CV NEWS FEED // The Spanish Bishops’ Conference unanimously approved an “integral plan” to compensate sexual abuse victims, even in cases that remain inconclusive because the offending priest has died.
Following the announcement last week, Secretary General of the Spanish Bishops’ Conference Francisco Garcia Magan said in a press conference that in a case where there is no official sentence, “we will also pay if the perpetrator is deceased or if there is a civil statute of limitations.”
Bishop Magan explained that “It will have to be examined on a case-by-case basis. And if that moral conclusion is reached, then there will be that moral reparation.”
Before this change, the Church in Spain did not compensate abuse victims if the accused priest had died.

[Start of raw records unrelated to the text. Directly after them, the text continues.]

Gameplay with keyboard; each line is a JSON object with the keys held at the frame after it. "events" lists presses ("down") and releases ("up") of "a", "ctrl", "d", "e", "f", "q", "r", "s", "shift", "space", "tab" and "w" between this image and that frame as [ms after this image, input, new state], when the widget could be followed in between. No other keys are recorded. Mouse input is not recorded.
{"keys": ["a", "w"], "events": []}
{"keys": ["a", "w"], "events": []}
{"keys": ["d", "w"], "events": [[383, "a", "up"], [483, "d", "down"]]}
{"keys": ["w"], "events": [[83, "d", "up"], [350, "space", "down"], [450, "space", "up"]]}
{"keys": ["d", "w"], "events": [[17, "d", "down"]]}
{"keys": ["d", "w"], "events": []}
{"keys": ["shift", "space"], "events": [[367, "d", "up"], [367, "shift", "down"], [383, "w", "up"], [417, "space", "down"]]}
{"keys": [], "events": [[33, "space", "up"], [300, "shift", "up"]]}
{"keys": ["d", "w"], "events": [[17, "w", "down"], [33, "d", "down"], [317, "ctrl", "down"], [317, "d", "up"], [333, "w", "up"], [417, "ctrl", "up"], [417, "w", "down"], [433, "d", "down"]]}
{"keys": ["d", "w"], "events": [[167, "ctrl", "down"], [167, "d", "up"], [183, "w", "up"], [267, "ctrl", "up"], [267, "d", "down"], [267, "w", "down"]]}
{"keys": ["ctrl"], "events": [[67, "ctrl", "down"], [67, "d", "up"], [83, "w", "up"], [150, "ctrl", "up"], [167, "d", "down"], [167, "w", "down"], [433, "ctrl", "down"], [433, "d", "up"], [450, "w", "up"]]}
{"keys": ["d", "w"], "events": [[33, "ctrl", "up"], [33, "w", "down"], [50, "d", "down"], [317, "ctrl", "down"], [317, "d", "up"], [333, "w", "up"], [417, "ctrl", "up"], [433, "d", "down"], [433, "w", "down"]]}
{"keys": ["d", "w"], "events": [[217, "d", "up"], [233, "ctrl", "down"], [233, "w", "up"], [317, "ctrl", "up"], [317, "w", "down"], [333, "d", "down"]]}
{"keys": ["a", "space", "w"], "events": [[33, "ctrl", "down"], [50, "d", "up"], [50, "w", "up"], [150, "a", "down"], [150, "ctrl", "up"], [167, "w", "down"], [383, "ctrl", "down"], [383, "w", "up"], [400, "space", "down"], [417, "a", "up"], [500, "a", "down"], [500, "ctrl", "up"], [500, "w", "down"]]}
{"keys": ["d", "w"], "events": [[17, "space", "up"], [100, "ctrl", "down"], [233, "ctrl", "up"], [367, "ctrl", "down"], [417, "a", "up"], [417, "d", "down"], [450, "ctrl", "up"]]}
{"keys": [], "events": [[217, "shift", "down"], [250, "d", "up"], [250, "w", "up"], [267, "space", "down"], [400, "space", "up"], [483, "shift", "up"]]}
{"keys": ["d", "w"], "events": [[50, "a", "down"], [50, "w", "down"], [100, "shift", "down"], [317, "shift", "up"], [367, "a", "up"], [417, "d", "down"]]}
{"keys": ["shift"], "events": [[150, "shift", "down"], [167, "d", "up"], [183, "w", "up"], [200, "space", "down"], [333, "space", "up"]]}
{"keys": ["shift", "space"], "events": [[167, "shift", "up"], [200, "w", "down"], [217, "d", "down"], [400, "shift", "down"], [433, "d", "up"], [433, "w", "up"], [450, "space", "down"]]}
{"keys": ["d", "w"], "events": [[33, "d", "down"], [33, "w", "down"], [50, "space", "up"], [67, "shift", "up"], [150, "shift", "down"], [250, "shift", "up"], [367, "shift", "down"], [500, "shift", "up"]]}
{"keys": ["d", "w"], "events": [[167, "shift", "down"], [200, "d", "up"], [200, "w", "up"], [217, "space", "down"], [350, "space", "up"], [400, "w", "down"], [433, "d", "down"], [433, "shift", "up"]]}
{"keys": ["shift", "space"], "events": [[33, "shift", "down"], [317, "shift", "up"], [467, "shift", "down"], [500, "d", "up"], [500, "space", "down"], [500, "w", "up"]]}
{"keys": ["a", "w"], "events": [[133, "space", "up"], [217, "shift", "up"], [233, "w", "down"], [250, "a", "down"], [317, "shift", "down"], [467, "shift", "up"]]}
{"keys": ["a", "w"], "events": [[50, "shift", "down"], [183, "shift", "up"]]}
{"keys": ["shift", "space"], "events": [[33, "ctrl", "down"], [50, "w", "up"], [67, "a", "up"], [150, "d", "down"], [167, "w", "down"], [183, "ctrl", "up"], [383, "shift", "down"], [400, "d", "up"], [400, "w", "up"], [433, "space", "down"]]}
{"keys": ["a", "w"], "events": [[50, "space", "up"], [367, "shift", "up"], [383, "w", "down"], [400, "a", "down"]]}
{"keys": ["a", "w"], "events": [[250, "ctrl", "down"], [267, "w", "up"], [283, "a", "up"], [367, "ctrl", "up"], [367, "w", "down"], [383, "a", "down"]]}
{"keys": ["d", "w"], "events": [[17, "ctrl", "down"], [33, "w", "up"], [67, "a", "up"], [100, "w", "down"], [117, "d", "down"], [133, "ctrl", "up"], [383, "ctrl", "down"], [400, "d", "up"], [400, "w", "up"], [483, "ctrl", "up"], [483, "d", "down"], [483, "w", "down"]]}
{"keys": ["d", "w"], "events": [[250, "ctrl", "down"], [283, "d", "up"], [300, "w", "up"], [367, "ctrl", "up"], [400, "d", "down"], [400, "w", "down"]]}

In October, an independent commission published a report called “A Necessary Response” that estimated that more than 200,000 minors out of 39 million people in Spain had been sexually abused by Roman Catholic clergy since 1940.
According to Yahoo News, the commission’s report
did not give a specific figure, but said a poll of over 8,000 people found some 0.6 per cent of Spain’s adult population had suffered sexual abuse by members of the clergy when they were children.
The percentage rises to 1.13 per cent – or over 400,000 people – when including abuse by lay members, according to the results of the inquiry, which was led by Spain’s national ombudsman.
Cardinal Juan Jose Omella, president of the Episcopal Conference, along with the bishops, held a press conference to respond after the report was released.
In the press conference, the bishops apologized to the victims and shared their “sorrow for the damage caused by some members of the Church,” adding that the document’s recommendations were “valuable.”
Initially, the bishops expressed willingness to participate in the fund proposed by the commission to compensate victims of abuse, but “only if it is done for all victims” and not just those who suffered abuse within the Church, according to EuroNews.
“If the fund is only for Church victims, 90 percent of the victims of abuse overall will not have any right to this compensation and will be excluded,” Magan said in the October press conference.
Omella said the Church in Spain was aware of 1,125 cases of sexual abuse.